On ne peut que brosser de manière assez rapide les liens entre les groupes, sinon il faudrait écrire tout un livre sur le sujet, mais déjà avec ces quelques lignes on peut comprendre la difficulté à laquelle on doit faire face, et l’immense travail qu’il nous faut accomplir.

Il faut tout d’abord  arriver à unir les groupes afin qu’ils produisent des revendications communes, ce qui implique que chaque groupe doit mettre en accord les tendances, qui la composent voyez la tache….

Une fois cela fait il faudra aussi pour le gouvernement avoir une ligne directrice savoir ce qui est possible, ce qui n’est pas possible, or c’est là qu’entre en jeu la politique. Quand on se fait élire en faisant miroiter au peuple que l’on pourra régler de manière ferme la situation sans rien céder, on a tendance à freiner des 4 fers, voilà pourquoi 8 mois plus tard on n’a fait que multiplier les commissions de réconciliation, les rencontres sans lendemain, à cause de calculs politiciens.

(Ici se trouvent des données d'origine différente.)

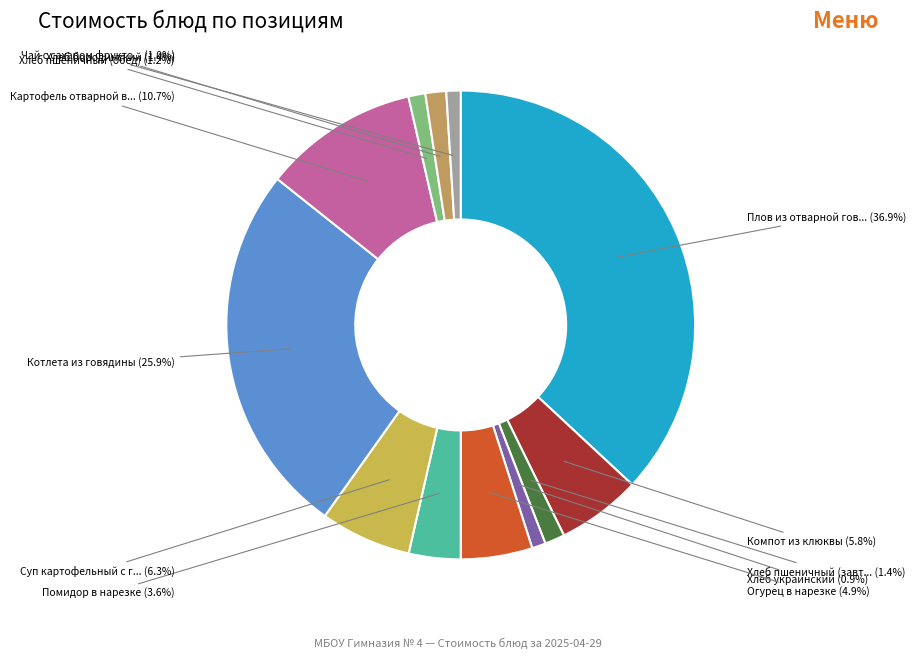

Is there any slice that represents more than half of the pie?

No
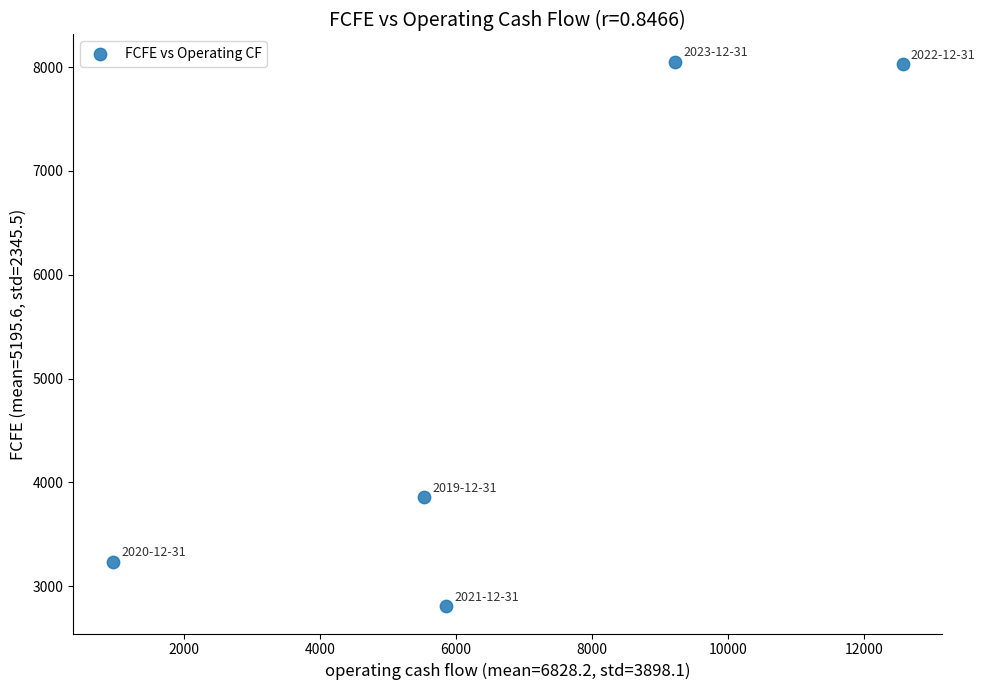

What Y value in the scatter plot is closest to 5429?

3857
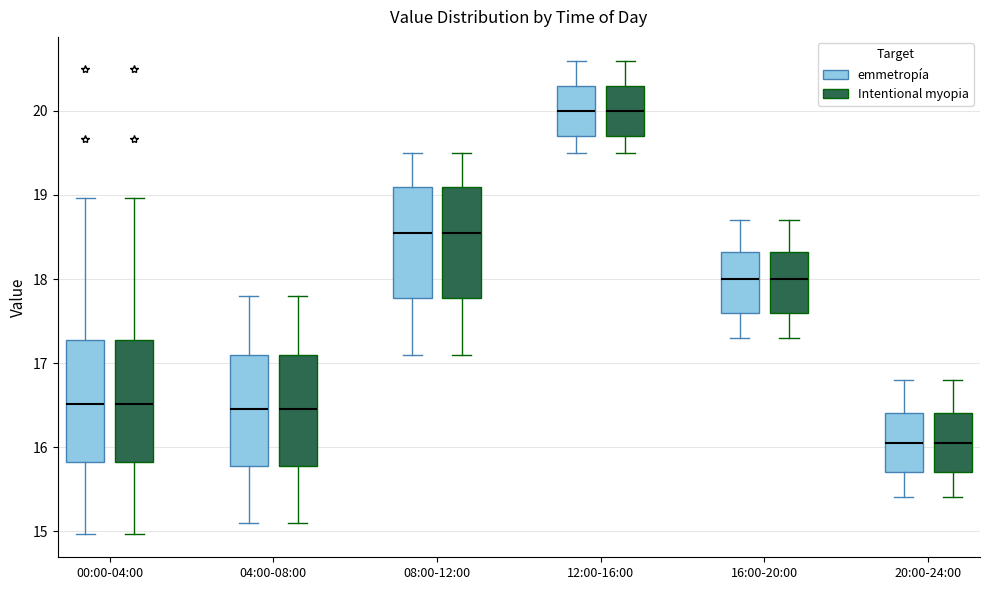

Where does the median line of the box for 04:00-08:00 (Intentional myopia) sit on the y-axis? The values are not printed on the chart, so give them approximately, as read against the axis.

16.5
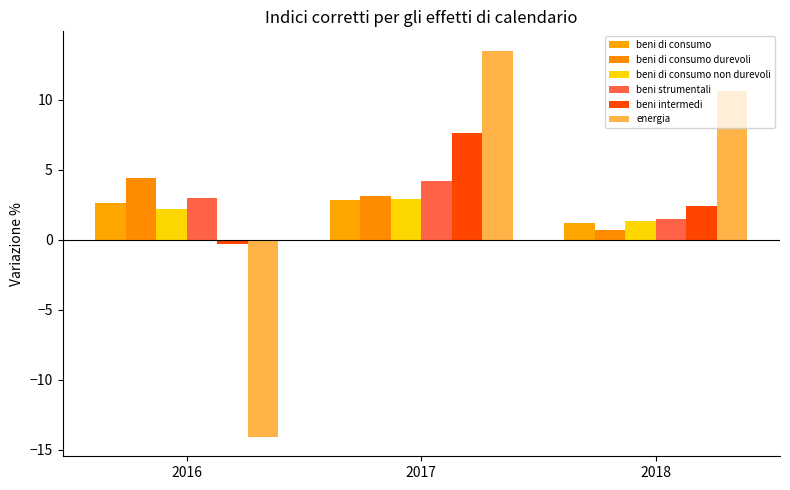

Between 2017 and 2018, which is larger?

2017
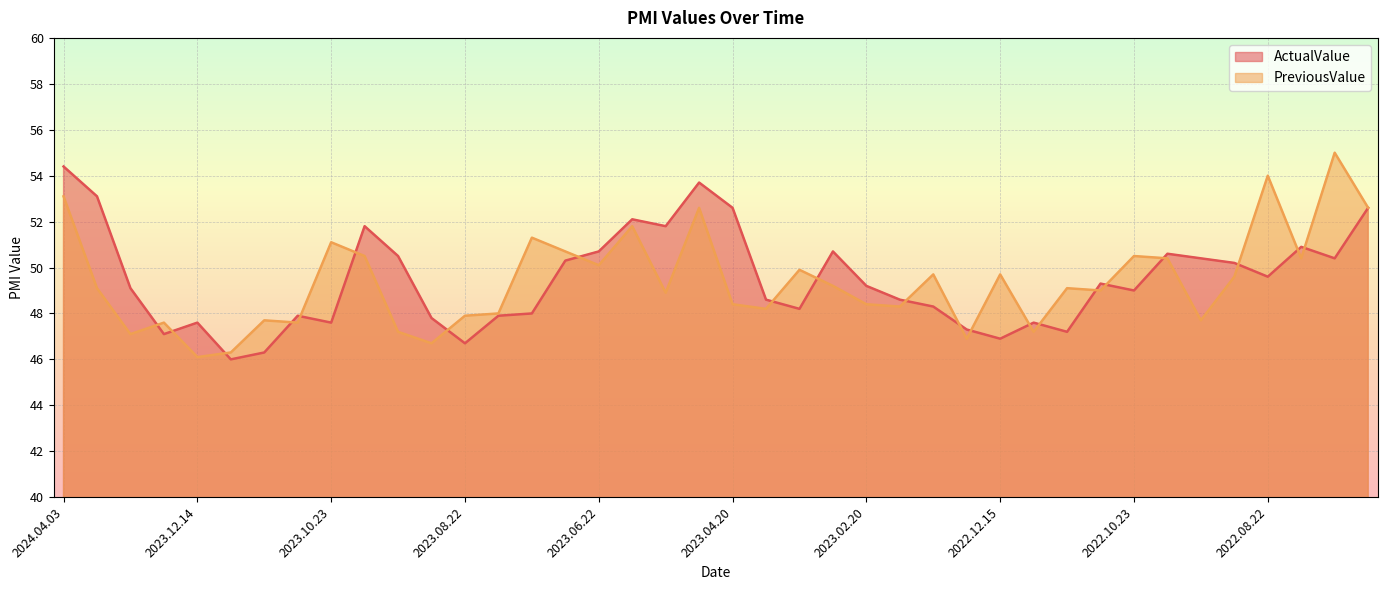

What is the total value across all series at 2023.02.02?

96.9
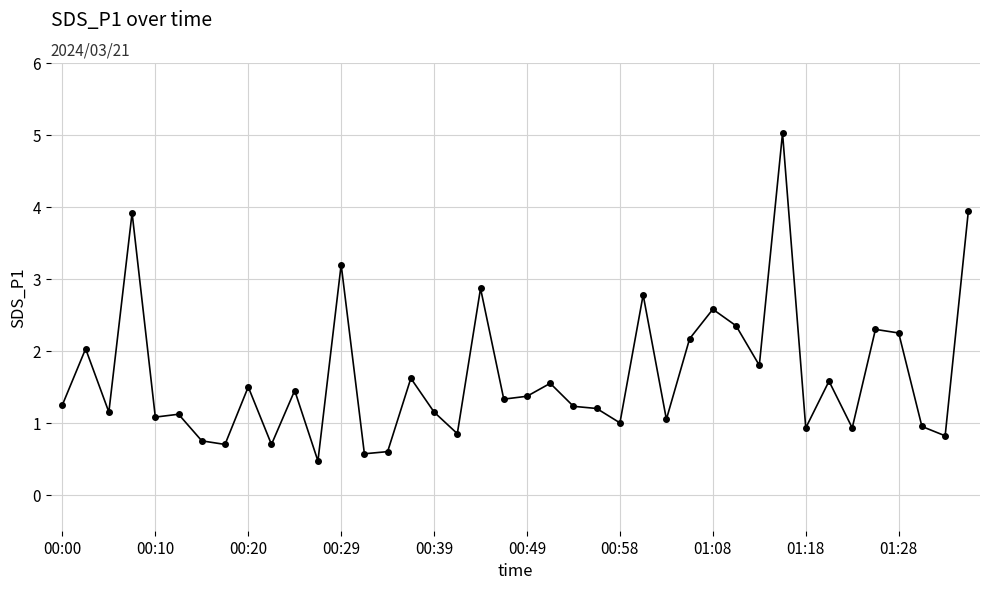

True or false: there are more than 0 points higher than both neighbors.

True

Bien évidemment le préalable à tout dialogue est le désarmement et le cantonnement des groupes armés, et pour cela chaque partie doit fournir des garanties, faire des concessions. Aujourd’hui on ne sait même pas sur quoi on va discuter.

L’important étant d’arriver à isoler de manière définitive les djihadistes, de les exclure du jeu. Pour cela il faut récupérer les groupes, les mettre sous le giron nationale, ça passera par des concessions. Il faut absolument isoler les djihadistes, car leur stratégie principale aujourd’hui comme hier est d’infiltrée la société et tant qu’il y aura du désordre ils en profiteront.

Croire que c’est Serval ou la Minusma qui vont régler les problèmes du Mali est illusoire, les français sont focalisés sur la lutte contre les djihadistes et la Minusma on ne va pas se mentir le cœur de son métier c’est l’aide humanitaire et faire la police le temps que l’armée soit capable de remplir sa mission de sécurisation ce qui prendra des années.

Ni Serval ni Minusma n’ont la connaissance sociologique que nous avons du nord, ils ont tout au plus une vision superficielle des liens, il appartient donc au Mali d’établir sa stratégie de sortie de crise en fonction de cela, encore faut-il procéder à une analyse sérieuse de la situation, et de sérieux nous en manquons cruellement en ce moment. Nous parlons plus que nous n’agissons comme souvent. Il faut garder en mémoire, que les individus et les groupes qui négocient  jouent leur survie, et parfois une survie personnelle, que certains entendent jouer un rôle local important, il ne faut pas oublier non plus que le Mali joue sa survie, je ne suis pas convaincu que l’on puisse résister à d’autres crises de la sorte dans un avenir proche et notamment les populations locales.

Négocier c’est faire des concessions.